■ WHAT YOU HAVE TO DO:
Filter the records, keeping every line that has the string "four".

==== GIVEN RECORDS ====

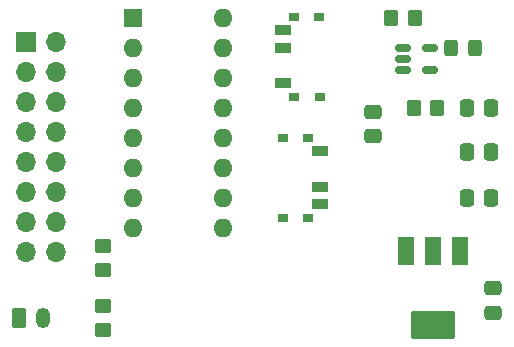
<source format=gbr>
%TF.GenerationSoftware,KiCad,Pcbnew,(7.0.0)*%
%TF.CreationDate,2024-04-03T23:31:09+02:00*%
%TF.ProjectId,p0wer EE3088,70307765-7220-4454-9533-3038382e6b69,rev?*%
%TF.SameCoordinates,Original*%
%TF.FileFunction,Soldermask,Top*%
%TF.FilePolarity,Negative*%
%FSLAX46Y46*%
G04 Gerber Fmt 4.6, Leading zero omitted, Abs format (unit mm)*
G04 Created by KiCad (PCBNEW (7.0.0)) date 2024-04-03 23:31:09*
%MOMM*%
%LPD*%
G01*
G04 APERTURE LIST*
G04 Aperture macros list*
%AMRoundRect*
0 Rectangle with rounded corners*
0 $1 Rounding radius*
0 $2 $3 $4 $5 $6 $7 $8 $9 X,Y pos of 4 corners*
0 Add a 4 corners polygon primitive as box body*
4,1,4,$2,$3,$4,$5,$6,$7,$8,$9,$2,$3,0*
0 Add four circle primitives for the rounded corners*
1,1,$1+$1,$2,$3*
1,1,$1+$1,$4,$5*
1,1,$1+$1,$6,$7*
1,1,$1+$1,$8,$9*
0 Add four rect primitives between the rounded corners*
20,1,$1+$1,$2,$3,$4,$5,0*
20,1,$1+$1,$4,$5,$6,$7,0*
20,1,$1+$1,$6,$7,$8,$9,0*
20,1,$1+$1,$8,$9,$2,$3,0*%
G04 Aperture macros list end*
%ADD10RoundRect,0.250000X-0.325000X-0.450000X0.325000X-0.450000X0.325000X0.450000X-0.325000X0.450000X0*%
%ADD11RoundRect,0.250000X0.450000X-0.350000X0.450000X0.350000X-0.450000X0.350000X-0.450000X-0.350000X0*%
%ADD12RoundRect,0.250000X0.350000X0.450000X-0.350000X0.450000X-0.350000X-0.450000X0.350000X-0.450000X0*%
%ADD13RoundRect,0.250000X-0.350000X-0.450000X0.350000X-0.450000X0.350000X0.450000X-0.350000X0.450000X0*%
%ADD14RoundRect,0.250000X-0.337500X-0.475000X0.337500X-0.475000X0.337500X0.475000X-0.337500X0.475000X0*%
%ADD15RoundRect,0.250000X-0.475000X0.337500X-0.475000X-0.337500X0.475000X-0.337500X0.475000X0.337500X0*%
%ADD16RoundRect,0.150000X-0.512500X-0.150000X0.512500X-0.150000X0.512500X0.150000X-0.512500X0.150000X0*%
%ADD17O,1.600000X1.600000*%
%ADD18R,1.600000X1.600000*%
%ADD19RoundRect,0.102000X-1.750000X1.100000X-1.750000X-1.100000X1.750000X-1.100000X1.750000X1.100000X0*%
%ADD20RoundRect,0.102000X-0.600000X1.100000X-0.600000X-1.100000X0.600000X-1.100000X0.600000X1.100000X0*%
%ADD21R,0.850000X0.750000*%
%ADD22R,1.400000X0.900000*%
%ADD23R,1.700000X1.700000*%
%ADD24O,1.700000X1.700000*%
%ADD25RoundRect,0.250000X-0.350000X-0.625000X0.350000X-0.625000X0.350000X0.625000X-0.350000X0.625000X0*%
%ADD26O,1.200000X1.750000*%
G04 APERTURE END LIST*
D10*
%TO.C,D1*%
X148835000Y-38100000D03*
X150885000Y-38100000D03*
%TD*%
D11*
%TO.C,R4*%
X119380000Y-61960000D03*
X119380000Y-59960000D03*
%TD*%
%TO.C,R3*%
X119380000Y-56880000D03*
X119380000Y-54880000D03*
%TD*%
D12*
%TO.C,R2*%
X147680000Y-43180000D03*
X145680000Y-43180000D03*
%TD*%
D13*
%TO.C,R1*%
X143780000Y-35560000D03*
X145780000Y-35560000D03*
%TD*%
D14*
%TO.C,C9*%
X150172500Y-43180000D03*
X152247500Y-43180000D03*
%TD*%
D15*
%TO.C,C8*%
X142240000Y-43492500D03*
X142240000Y-45567500D03*
%TD*%
D14*
%TO.C,C7*%
X150172500Y-46910000D03*
X152247500Y-46910000D03*
%TD*%
D15*
%TO.C,C2*%
X152400000Y-58447500D03*
X152400000Y-60522500D03*
%TD*%
D14*
%TO.C,C1*%
X150172500Y-50800000D03*
X152247500Y-50800000D03*
%TD*%
D16*
%TO.C,U3*%
X147055000Y-38100000D03*
X147055000Y-40000000D03*
X144780000Y-40000000D03*
X144780000Y-39050000D03*
X144780000Y-38100000D03*
%TD*%
D17*
%TO.C,U2*%
X129539999Y-35559999D03*
X129539999Y-38099999D03*
X129539999Y-40639999D03*
X129539999Y-43179999D03*
X129539999Y-45719999D03*
X129539999Y-48259999D03*
X129539999Y-50799999D03*
X129539999Y-53339999D03*
X121919999Y-53339999D03*
X121919999Y-50799999D03*
X121919999Y-48259999D03*
X121919999Y-45719999D03*
X121919999Y-43179999D03*
X121919999Y-40639999D03*
X121919999Y-38099999D03*
D18*
X121919999Y-35559999D03*
%TD*%
D19*
%TO.C,U1*%
X147320000Y-61520000D03*
D20*
X145020000Y-55320000D03*
X147320000Y-55320000D03*
X149620000Y-55320000D03*
%TD*%
D21*
%TO.C,SW3*%
X137711999Y-35474999D03*
X135586999Y-35474999D03*
X137736999Y-42224999D03*
X135586999Y-42224999D03*
D22*
X134619999Y-36599999D03*
X134619999Y-38099999D03*
X134619999Y-41099999D03*
%TD*%
D21*
%TO.C,SW1*%
X134644999Y-52469999D03*
X136769999Y-52469999D03*
X134619999Y-45719999D03*
X136769999Y-45719999D03*
D22*
X137736999Y-51344999D03*
X137736999Y-49844999D03*
X137736999Y-46844999D03*
%TD*%
D23*
%TO.C,J2*%
X112879999Y-37609999D03*
D24*
X115419999Y-37609999D03*
X112879999Y-40149999D03*
X115419999Y-40149999D03*
X112879999Y-42689999D03*
X115419999Y-42689999D03*
X112879999Y-45229999D03*
X115419999Y-45229999D03*
X112879999Y-47769999D03*
X115419999Y-47769999D03*
X112879999Y-50309999D03*
X115419999Y-50309999D03*
X112879999Y-52849999D03*
X115419999Y-52849999D03*
X112879999Y-55389999D03*
X115419999Y-55389999D03*
%TD*%
D25*
%TO.C,J1*%
X112300000Y-60960000D03*
D26*
X114299999Y-60959999D03*
%TD*%
M02*

</source>
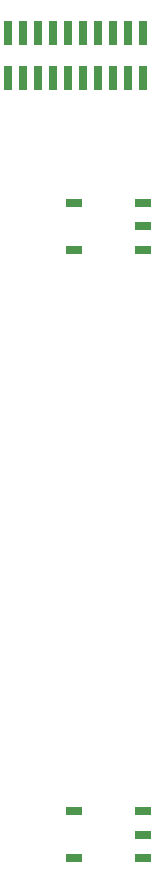
<source format=gtp>
G04*
G04 #@! TF.GenerationSoftware,Altium Limited,Altium Designer,20.1.8 (145)*
G04*
G04 Layer_Color=8421504*
%FSAX24Y24*%
%MOIN*%
G70*
G04*
G04 #@! TF.SameCoordinates,548E75E3-62BA-4D27-8EBC-4AC5D718A5B1*
G04*
G04*
G04 #@! TF.FilePolarity,Positive*
G04*
G01*
G75*
%ADD16R,0.0291X0.0787*%
%ADD17R,0.0551X0.0315*%
D16*
X010604Y032415D02*
D03*
X010104D02*
D03*
X009604D02*
D03*
X009104D02*
D03*
X008604D02*
D03*
X008104D02*
D03*
X007604D02*
D03*
X007104D02*
D03*
X006604D02*
D03*
X006104D02*
D03*
X010604Y033915D02*
D03*
X010104D02*
D03*
X009604D02*
D03*
X009104D02*
D03*
X008604D02*
D03*
X008104D02*
D03*
X007604D02*
D03*
X007104D02*
D03*
X006604D02*
D03*
X006104D02*
D03*
D17*
X008308Y007977D02*
D03*
X010592Y007190D02*
D03*
X008308Y006403D02*
D03*
X010592Y007977D02*
D03*
Y006403D02*
D03*
X008308Y028257D02*
D03*
X010592Y027470D02*
D03*
X008308Y026683D02*
D03*
X010592Y028257D02*
D03*
Y026683D02*
D03*
M02*

</source>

====

■ RESULT FOR THIS TASK:
0 Add four circle primitives for the rounded corners*
0 Add four rect primitives between the rounded corners*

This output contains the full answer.